Dataset excerpts.
++++++++

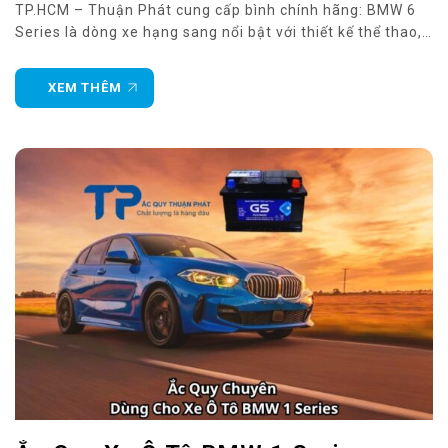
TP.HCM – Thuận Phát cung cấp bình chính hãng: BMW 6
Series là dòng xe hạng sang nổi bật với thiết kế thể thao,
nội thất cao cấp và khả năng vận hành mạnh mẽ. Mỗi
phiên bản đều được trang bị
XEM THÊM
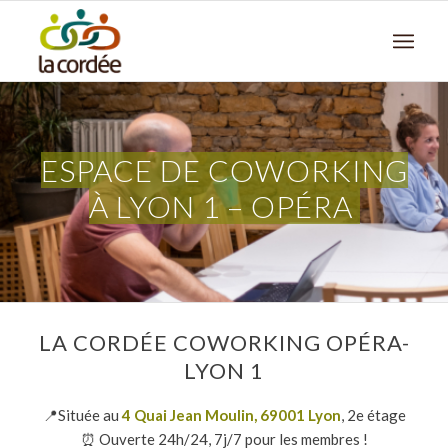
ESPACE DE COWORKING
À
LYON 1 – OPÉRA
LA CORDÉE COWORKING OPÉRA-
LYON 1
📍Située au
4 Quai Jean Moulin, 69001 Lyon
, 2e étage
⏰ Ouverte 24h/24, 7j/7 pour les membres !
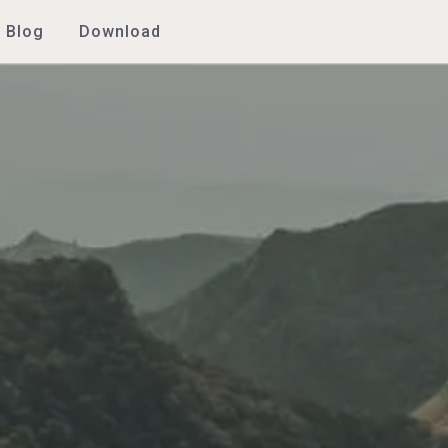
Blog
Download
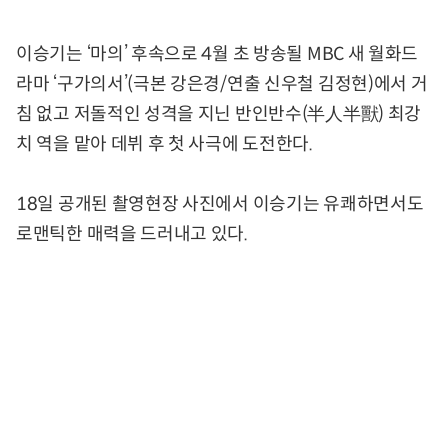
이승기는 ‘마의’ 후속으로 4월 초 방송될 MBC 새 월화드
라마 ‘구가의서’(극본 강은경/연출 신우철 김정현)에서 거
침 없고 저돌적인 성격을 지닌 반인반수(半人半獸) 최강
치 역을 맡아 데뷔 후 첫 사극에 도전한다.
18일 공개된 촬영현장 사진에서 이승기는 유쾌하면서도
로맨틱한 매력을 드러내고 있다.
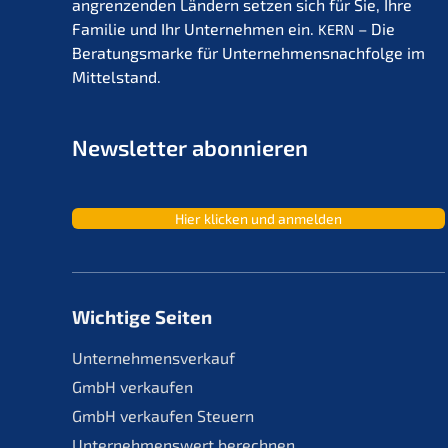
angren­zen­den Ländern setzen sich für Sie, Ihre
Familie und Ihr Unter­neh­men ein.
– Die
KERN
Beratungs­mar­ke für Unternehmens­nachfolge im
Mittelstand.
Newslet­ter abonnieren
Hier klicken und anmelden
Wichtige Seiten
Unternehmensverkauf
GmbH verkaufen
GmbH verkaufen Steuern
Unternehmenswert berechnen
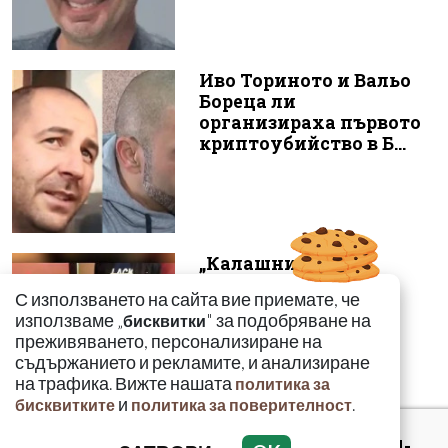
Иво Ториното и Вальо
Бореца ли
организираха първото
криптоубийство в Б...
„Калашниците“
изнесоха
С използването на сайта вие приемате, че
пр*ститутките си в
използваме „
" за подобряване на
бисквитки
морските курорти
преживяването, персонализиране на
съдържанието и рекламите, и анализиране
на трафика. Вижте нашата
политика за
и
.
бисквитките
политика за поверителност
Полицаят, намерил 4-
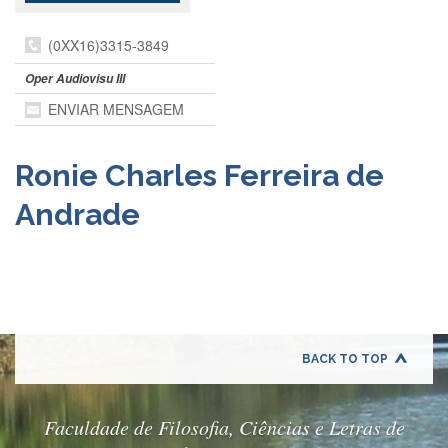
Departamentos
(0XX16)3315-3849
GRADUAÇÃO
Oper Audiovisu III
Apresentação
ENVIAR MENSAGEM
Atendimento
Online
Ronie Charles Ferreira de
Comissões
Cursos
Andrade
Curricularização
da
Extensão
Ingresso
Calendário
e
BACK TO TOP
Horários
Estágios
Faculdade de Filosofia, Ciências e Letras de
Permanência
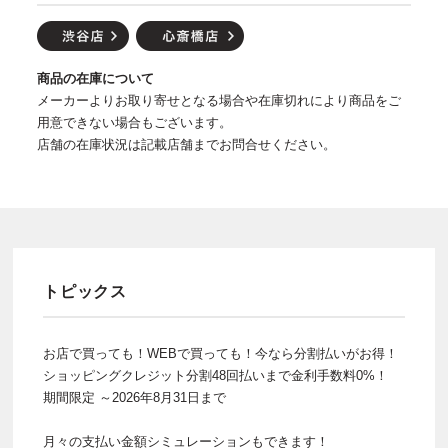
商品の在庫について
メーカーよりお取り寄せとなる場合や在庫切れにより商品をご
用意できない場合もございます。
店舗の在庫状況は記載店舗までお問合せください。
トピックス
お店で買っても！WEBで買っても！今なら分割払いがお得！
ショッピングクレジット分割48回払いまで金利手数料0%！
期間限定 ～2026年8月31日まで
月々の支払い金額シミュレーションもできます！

++++++++

What to work on.
Arrange every line of text from all the records above into a single numbered list, skipping any blank lines. Leave the pictures out of the answer.

Response to this exercise.
1. TP.HCM – Thuận Phát cung cấp bình chính hãng: BMW 6
2. Series là dòng xe hạng sang nổi bật với thiết kế thể thao,
3. nội thất cao cấp và khả năng vận hành mạnh mẽ. Mỗi
4. phiên bản đều được trang bị
5. XEM THÊM
6. ESPACE DE COWORKING
7. À
8. LYON 1 – OPÉRA
9. LA CORDÉE COWORKING OPÉRA-
10. LYON 1
11. 📍Située au
12. 4 Quai Jean Moulin, 69001 Lyon
13. , 2e étage
14. ⏰ Ouverte 24h/24, 7j/7 pour les membres !
15. Blog
16. Download
17. 이승기는 ‘마의’ 후속으로 4월 초 방송될 MBC 새 월화드
18. 라마 ‘구가의서’(극본 강은경/연출 신우철 김정현)에서 거
19. 침 없고 저돌적인 성격을 지닌 반인반수(半人半獸) 최강
20. 치 역을 맡아 데뷔 후 첫 사극에 도전한다.
21. 18일 공개된 촬영현장 사진에서 이승기는 유쾌하면서도
22. 로맨틱한 매력을 드러내고 있다.
23. angren­zen­den Ländern setzen sich für Sie, Ihre
24. Familie und Ihr Unter­neh­men ein.
25. – Die
26. KERN
27. Beratungs­mar­ke für Unternehmens­nachfolge im
28. Mittelstand.
29. Newslet­ter abonnieren
30. Hier klicken und anmelden
31. Wichtige Seiten
32. Unternehmensverkauf
33. GmbH verkaufen
34. GmbH verkaufen Steuern
35. Unternehmenswert berechnen
36. Иво Ториното и Вальо
37. Бореца ли
38. организираха първото
39. криптоубийство в Б...
40. „Калашниците“
41. изнесоха
42. С използването на сайта вие приемате, че
43. пр*ститутките си в
44. използваме „
45. " за подобряване на
46. бисквитки
47. морските курорти
48. преживяването, персонализиране на
49. съдържанието и рекламите, и анализиране
50. на трафика. Вижте нашата
51. политика за
52. и
53. .
54. бисквитките
55. политика за поверителност
56. Полицаят, намерил 4-
57. Departamentos
58. (0XX16)3315-3849
59. GRADUAÇÃO
60. Oper Audiovisu III
61. Apresentação
62. ENVIAR MENSAGEM
63. Atendimento
64. Online
65. Ronie Charles Ferreira de
66. Comissões
67. Cursos
68. Andrade
69. Curricularização
70. da
71. Extensão
72. Ingresso
73. Calendário
74. e
75. BACK TO TOP
76. Horários
77. Estágios
78. Faculdade de Filosofia, Ciências e Letras de
79. Permanência
80. 商品の在庫について
81. メーカーよりお取り寄せとなる場合や在庫切れにより商品をご
82. 用意できない場合もございます。
83. 店舗の在庫状況は記載店舗までお問合せください。
84. トピックス
85. お店で買っても！WEBで買っても！今なら分割払いがお得！
86. ショッピングクレジット分割48回払いまで金利手数料0%！
87. 期間限定 ～2026年8月31日まで
88. 月々の支払い金額シミュレーションもできます！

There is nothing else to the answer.